Premier élément de réponse : selon l’Observatoire de la Rémunération, LHH-Altedia 95 % des entreprises ont prévu des budgets d’augmentation à hauteur de 2,2 % (augmentations générales et individuelles confondues), soit un taux médian supérieur aux prévisions de début d’année (2 %) et aux pratiques 2018 (2,1 %). Pour 59 % des entreprises, les enveloppes budgétaires ont été supérieures à 2018 et égales pour 33 %.

Le budget alloué intègre des mesures liées aux promotions pour près de la moitié des entreprises, et pour un taux médian de 0,4 % de l’enveloppe globale.

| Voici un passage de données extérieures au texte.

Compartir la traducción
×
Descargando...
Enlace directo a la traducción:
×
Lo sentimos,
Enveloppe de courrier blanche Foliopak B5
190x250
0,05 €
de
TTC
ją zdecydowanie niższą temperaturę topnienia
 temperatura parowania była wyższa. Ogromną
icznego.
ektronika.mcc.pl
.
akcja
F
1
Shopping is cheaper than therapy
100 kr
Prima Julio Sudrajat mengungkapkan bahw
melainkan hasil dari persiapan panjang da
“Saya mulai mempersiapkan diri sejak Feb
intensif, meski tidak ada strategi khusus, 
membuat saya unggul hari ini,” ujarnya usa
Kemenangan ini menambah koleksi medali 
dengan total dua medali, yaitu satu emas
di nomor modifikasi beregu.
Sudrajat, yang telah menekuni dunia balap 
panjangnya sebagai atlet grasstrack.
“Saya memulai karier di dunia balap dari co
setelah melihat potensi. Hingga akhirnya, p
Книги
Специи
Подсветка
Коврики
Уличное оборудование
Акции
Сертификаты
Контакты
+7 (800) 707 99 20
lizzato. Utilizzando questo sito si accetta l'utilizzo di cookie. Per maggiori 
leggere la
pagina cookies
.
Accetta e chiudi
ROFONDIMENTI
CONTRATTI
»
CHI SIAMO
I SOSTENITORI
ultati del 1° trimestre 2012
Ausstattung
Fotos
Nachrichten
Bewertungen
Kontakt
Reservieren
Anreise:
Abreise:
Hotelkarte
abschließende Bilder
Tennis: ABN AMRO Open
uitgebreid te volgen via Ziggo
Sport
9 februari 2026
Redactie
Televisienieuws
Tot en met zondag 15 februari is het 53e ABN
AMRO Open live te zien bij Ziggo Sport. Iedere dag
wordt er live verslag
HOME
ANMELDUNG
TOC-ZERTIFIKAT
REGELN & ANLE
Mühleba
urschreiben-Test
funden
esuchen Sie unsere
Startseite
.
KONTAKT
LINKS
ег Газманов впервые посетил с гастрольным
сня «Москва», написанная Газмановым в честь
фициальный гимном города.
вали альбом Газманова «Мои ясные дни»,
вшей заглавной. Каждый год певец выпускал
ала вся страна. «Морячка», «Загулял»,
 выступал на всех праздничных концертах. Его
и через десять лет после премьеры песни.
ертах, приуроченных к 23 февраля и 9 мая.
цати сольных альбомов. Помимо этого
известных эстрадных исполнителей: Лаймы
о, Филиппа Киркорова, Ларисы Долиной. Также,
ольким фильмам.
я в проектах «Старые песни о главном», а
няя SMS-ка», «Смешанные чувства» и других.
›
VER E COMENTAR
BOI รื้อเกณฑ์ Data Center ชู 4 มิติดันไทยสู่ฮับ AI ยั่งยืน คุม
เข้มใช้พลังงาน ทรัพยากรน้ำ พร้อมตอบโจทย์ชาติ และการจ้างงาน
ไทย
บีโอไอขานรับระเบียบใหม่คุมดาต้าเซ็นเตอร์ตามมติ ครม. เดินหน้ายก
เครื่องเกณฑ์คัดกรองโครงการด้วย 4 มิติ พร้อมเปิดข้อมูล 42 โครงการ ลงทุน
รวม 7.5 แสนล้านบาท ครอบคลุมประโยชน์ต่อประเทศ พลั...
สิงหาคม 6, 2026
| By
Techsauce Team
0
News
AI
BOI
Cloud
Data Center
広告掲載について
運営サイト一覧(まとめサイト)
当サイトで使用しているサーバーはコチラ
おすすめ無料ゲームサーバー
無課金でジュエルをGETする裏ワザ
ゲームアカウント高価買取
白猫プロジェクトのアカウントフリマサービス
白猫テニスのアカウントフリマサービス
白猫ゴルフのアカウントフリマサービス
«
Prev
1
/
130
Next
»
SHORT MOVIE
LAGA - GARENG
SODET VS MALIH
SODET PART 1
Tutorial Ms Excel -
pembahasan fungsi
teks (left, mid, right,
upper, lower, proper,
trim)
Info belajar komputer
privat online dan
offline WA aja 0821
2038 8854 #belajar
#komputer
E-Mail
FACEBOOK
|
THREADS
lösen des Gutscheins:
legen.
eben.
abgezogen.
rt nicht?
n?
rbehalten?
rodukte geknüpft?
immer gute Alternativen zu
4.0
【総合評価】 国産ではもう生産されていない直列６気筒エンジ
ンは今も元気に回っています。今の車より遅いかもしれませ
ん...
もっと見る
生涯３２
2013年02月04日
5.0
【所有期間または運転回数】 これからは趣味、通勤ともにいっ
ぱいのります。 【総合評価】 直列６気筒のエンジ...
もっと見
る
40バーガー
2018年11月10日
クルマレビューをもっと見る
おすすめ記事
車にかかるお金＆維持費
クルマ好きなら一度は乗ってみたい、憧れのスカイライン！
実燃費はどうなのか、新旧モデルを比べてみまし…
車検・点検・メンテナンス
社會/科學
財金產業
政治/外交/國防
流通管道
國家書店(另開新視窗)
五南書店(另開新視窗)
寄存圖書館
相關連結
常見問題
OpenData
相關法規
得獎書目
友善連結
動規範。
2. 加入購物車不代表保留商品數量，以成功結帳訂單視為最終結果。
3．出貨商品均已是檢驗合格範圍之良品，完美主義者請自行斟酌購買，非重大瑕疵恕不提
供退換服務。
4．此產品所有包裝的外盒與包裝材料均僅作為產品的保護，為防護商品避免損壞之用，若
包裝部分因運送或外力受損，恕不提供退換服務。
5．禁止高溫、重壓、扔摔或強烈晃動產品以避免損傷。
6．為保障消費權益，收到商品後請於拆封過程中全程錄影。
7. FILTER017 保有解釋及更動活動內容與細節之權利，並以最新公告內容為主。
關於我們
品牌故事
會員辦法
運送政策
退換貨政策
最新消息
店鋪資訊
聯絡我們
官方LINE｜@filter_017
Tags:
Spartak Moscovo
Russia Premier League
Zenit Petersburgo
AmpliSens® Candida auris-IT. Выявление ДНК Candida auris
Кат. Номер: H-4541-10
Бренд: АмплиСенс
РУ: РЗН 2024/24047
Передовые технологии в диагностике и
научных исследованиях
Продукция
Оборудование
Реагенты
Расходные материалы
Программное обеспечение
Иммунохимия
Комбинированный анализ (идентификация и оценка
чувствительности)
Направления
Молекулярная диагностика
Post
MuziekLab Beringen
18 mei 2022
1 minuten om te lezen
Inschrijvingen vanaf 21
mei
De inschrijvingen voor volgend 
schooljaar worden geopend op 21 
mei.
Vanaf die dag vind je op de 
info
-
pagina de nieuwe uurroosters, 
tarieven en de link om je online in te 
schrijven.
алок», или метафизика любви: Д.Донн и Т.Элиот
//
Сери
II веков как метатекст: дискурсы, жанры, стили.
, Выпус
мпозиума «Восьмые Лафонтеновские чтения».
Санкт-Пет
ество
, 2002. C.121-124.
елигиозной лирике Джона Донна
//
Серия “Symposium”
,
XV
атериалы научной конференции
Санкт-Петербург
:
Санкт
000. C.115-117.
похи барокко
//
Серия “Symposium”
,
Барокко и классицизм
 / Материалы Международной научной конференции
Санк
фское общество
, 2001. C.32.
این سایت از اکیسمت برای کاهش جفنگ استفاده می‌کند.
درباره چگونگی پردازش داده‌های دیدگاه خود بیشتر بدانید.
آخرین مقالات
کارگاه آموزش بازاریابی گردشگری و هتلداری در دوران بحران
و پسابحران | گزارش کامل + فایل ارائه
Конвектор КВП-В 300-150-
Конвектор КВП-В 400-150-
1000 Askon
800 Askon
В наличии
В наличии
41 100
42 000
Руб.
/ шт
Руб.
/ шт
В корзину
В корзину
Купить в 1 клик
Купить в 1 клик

L’industrie à la fête, la banque fait grise mine

Coté secteur, l’industrie sera gâtée mais pas la finance. Les pratiques du secteur industriel dépassent le taux médian constaté avec des budgets pouvant aller jusqu’à 2,9%, ce qui est révélateur des tensions rencontrées sur les métiers techniques

A l’inverse, le secteur financier (banques, assurances) ne dépasse pas 2%, dans une période de transformation des organisations et des métiers.

La rémunération variable est en baisse

Les experts observent une légère baisse de la rémunération variable individuelle en 2019. A l’inverse, la rémunération variable collective versée au titre de 2018 connait une évolution favorable avec une hausse des montants d’intéressement et de participation.

L’année 2019 est synonyme de hausse des recrutements pour près de 59 % des entreprises qui déclarent par ailleurs rencontrer des difficultés d’attractivité ou de rétention, particulièrement pour les métiers de commerciaux, d’ingénieurs et techniciens spécialisés, de l’informatique et des nouvelles technologies, et de l’actuariat et de la finance.

L’année 2019 a donné un certain poids aux mesures générales et/ou collectives dans un contexte social complexe. Avec des prévisions budgétaires de 2 % à confirmer en janvier et la reconduction de la prime exceptionnelle défiscalisable en 2020, il serait probable de voir se reproduire la recherche d’équilibre entre les mesures générales et individuelles.

Négocier des avantages comme le télétravail

Au-delà des pratiques salariales et des préoccupations constatées en termes de pouvoir d’achat, les données montrent également le développement de mesures plus qualitatives au sein des entreprises, destinées à favoriser l’offre employeur notamment en matière de qualité de vie au travail. Parmi les dispositifs proposés, le télétravail reste celui qui évolue le plus.